The Common Cultural Experience

and The Books That Preserve It

We are the children of our culture. Our parents have something to do with it, but they're not around us all day. Our culture is. Where does that culture come from, and how do we remember it? It's important that we get it right!

In one sense, culture is of the moment, and it evaporates when it is no longer of use. In an opposite sense, it is the latest instance of a long train of evolving, derived cultures that trace back in a linear fashion (with occasional hiccups, jumps, and dead falls off a cliff) to the culture of our ancestors.

Sociological studies find that human memory, perfect as it is in so many ways, fulls down utterly when called upon to recall the cultural soup in which humans swam even so recently as the last generation. "Time out of mind" is the phrase for something that has been the way it is today for longer than anyone can recall any other way it might have been. This period seems to be about ten years.

Books exist outside our memories. They can recall the way things were, and we can recall this information back to us by mean of books. But only if the books exist. Is someone archiving all the issues of "Suck"?
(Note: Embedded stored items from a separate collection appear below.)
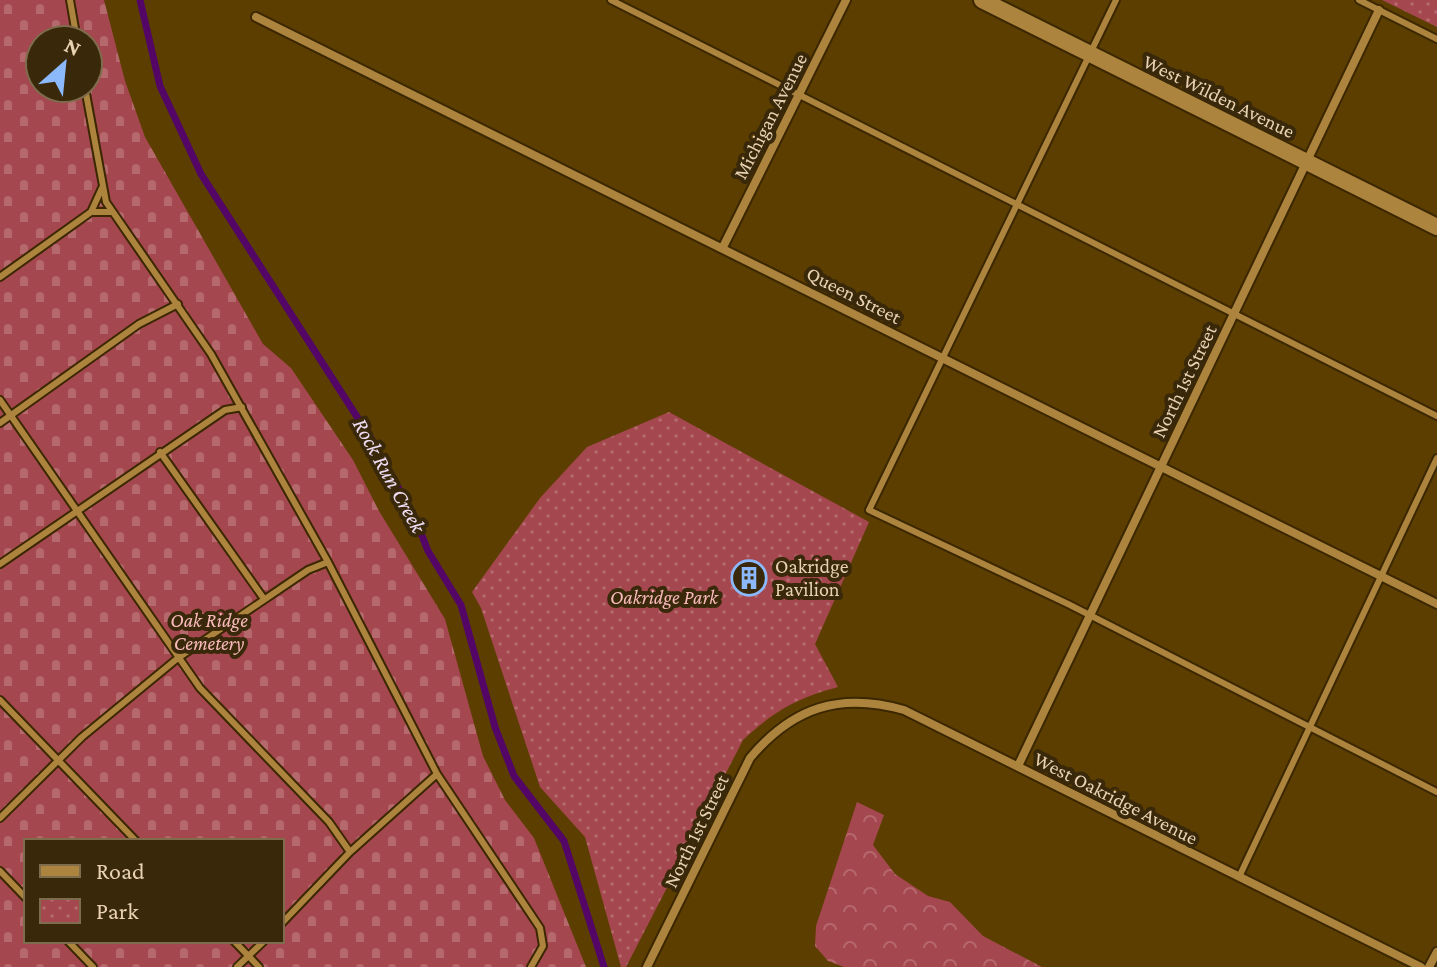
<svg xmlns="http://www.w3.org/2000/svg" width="1437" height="967" viewBox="0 0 1437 967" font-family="'Crimson Pro',serif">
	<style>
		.forest { fill: url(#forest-crowns) }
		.cemetery { fill: url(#cemetery-stones); fill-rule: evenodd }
		.park { fill: url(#park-dots) }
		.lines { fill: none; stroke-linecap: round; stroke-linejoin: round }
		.stream { stroke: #530666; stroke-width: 7 }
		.lane-casing { stroke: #3b2700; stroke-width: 10 }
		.street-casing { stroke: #3b2700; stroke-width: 12 }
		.secondary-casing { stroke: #3b2700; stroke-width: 20 }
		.lane { stroke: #ad843e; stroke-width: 6 }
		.street { stroke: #ad843e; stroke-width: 8 }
		.secondary { stroke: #ad843e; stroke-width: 16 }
		.labels { text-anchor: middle; stroke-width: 8; stroke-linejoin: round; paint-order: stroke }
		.street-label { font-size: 20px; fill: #e8d2b1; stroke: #39280a }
		.poi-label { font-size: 20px; fill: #e8d2b1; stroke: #39280a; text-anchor: start }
		.park-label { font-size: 20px; font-style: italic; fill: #f8b9ba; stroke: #39280a }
		.water-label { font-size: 22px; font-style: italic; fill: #efddf5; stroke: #39280a }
	</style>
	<defs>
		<pattern id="forest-crowns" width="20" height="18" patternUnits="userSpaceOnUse" patternTransform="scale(2)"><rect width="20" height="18" fill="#a4474e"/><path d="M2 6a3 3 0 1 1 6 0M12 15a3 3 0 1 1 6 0" fill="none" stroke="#b5696d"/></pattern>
		<pattern id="cemetery-stones" width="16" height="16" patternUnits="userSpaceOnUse" patternTransform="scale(2)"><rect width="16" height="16" fill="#a4474e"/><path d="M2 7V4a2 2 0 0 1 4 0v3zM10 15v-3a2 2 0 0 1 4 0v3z" fill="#b5696d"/></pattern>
		<pattern id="park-dots" width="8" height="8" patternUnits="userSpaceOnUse" patternTransform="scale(2)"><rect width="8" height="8" fill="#a4474e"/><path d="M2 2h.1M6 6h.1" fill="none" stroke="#b5696d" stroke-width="1.8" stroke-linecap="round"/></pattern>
	</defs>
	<rect width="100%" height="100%" fill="#5c3e01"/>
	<path class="forest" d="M857,802L884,815L873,845L895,874L928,896L950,902L983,936L1042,967H844L828,961L815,946L816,926Z"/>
	<path class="cemetery" d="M0,0H104L125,81L145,137L263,344L291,368L353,460L379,511L445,619L483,756L505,800L534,838L586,967H0ZM40,40H88V88H40ZM26,841H282V941H26Z"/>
	<path class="park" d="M1382,0H1437V27Z
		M669,412L869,522L815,644L838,687C797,698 774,711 743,740L641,938L626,967H621L585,837L540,787L481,608L472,592L540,498L587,447Z"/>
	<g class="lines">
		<path class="stream" d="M140,0L160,86L201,174L370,437L415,518L428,551L461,605L495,727L514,776L564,841L604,967"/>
		<defs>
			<path id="lane" d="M70,0L77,40
				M611,0L1437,416
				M1116,0L869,510L1068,604L1437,792
				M1359,0L1437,39
				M85,88L106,202L211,354L328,562L437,774L540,928L543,946L531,967
				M91,212L102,188
				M0,277L91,212H112
				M0,400L200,688L329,822L350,852
				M0,423L139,324L178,304
				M160,452L264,599
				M0,564L225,410L242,407
				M0,700L136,841
				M0,818L82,737L178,658L308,570L328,562
				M0,871L26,898
				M1239,877L1437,458
				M282,923L350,852L437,774
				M68,941L93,967
				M234,941L259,967
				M237,967L264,941"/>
			<path id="street" d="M256,17L1437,604
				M723,247L846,0
				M1018,766L1379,10
				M647,967L750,758C793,707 840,692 904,710L1421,967
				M1429,967L1437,952"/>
			<path id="secondary" d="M982,0L1437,227"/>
		</defs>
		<use href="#lane" class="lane-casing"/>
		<use href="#street" class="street-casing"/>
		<use href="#secondary" class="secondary-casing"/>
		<use href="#lane" class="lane"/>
		<use href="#street" class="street"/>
		<use href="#secondary" class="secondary"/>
	</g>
	<defs>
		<symbol id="building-ring" viewBox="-11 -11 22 22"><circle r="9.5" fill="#39280a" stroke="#8cb9fc" stroke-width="1.5"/><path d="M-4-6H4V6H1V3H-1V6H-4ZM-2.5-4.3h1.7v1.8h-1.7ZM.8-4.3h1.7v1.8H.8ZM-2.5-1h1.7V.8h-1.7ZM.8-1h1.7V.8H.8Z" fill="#8cb9fc"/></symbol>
	</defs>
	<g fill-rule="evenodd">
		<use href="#building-ring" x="729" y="558" width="40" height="40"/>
	</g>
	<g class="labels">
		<g class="street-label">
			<text transform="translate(1219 96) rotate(26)" y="7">West Wilden Avenue</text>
			<text transform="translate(770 116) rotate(-63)" y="7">Michigan Avenue</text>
			<text transform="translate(854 295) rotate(27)" y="7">Queen Street</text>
			<text transform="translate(1184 381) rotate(-64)" y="7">North 1st Street</text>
			<text transform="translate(1116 798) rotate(27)" y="7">West Oakridge Avenue</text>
			<text transform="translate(696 831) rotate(-64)" y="7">North 1st Street</text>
		</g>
		<g class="poi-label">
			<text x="775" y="573">Oakridge<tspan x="775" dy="23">Pavilion</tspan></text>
		</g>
		<g class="park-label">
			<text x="664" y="604">Oakridge Park</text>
			<text x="209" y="627">Oak Ridge<tspan x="209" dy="23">Cemetery</tspan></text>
		</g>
		<g class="water-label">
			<text transform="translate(390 475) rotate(61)" y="8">Rock Run Creek</text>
		</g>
	</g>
	<rect x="24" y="839" width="260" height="104" fill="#39280a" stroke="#7f6c4d" stroke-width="2"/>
	<rect x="40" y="865" width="40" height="12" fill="#ad843e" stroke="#7f6c4d" stroke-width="2"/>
	<text x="96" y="879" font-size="24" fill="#e8d2b1">Road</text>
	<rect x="40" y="899" width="40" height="24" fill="url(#park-dots)" stroke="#7f6c4d" stroke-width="2"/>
	<text x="96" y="919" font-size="24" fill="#e8d2b1">Park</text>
	<g transform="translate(64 64) rotate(27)"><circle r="38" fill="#39280a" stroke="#7f6c4d" stroke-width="2"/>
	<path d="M0-6L14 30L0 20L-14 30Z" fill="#8cb9fc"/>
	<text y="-12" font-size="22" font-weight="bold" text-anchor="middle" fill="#e8d2b1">N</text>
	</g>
</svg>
What about the material that deals with today's past? Our libraries are full of useless books. Let's throw them away! We need the space for new books. Or CD-ROMs or tapes or DVD's. Not to mention terminals into our on-line databases.

Ooops. I have just realized that I forgot to preserve the information contained inside those books. We need to recapture that information and preserve it in some usable instantiation, before we throw away its current instance.

Let's get some volunteers to type in these books! Hmm, maybe the Gutenberg Project has already done it. Well, it looks they won't get to the "Journal of the Anthropological Society of Bombay" for some time. This sounds like a job for OCR! Oh, maybe not.

Of course, it may just be that it doesn't matter at all, in the end. Fact is, your culture is what surrounds you (you affect it, it affects you). Maybe we don't need to know the past.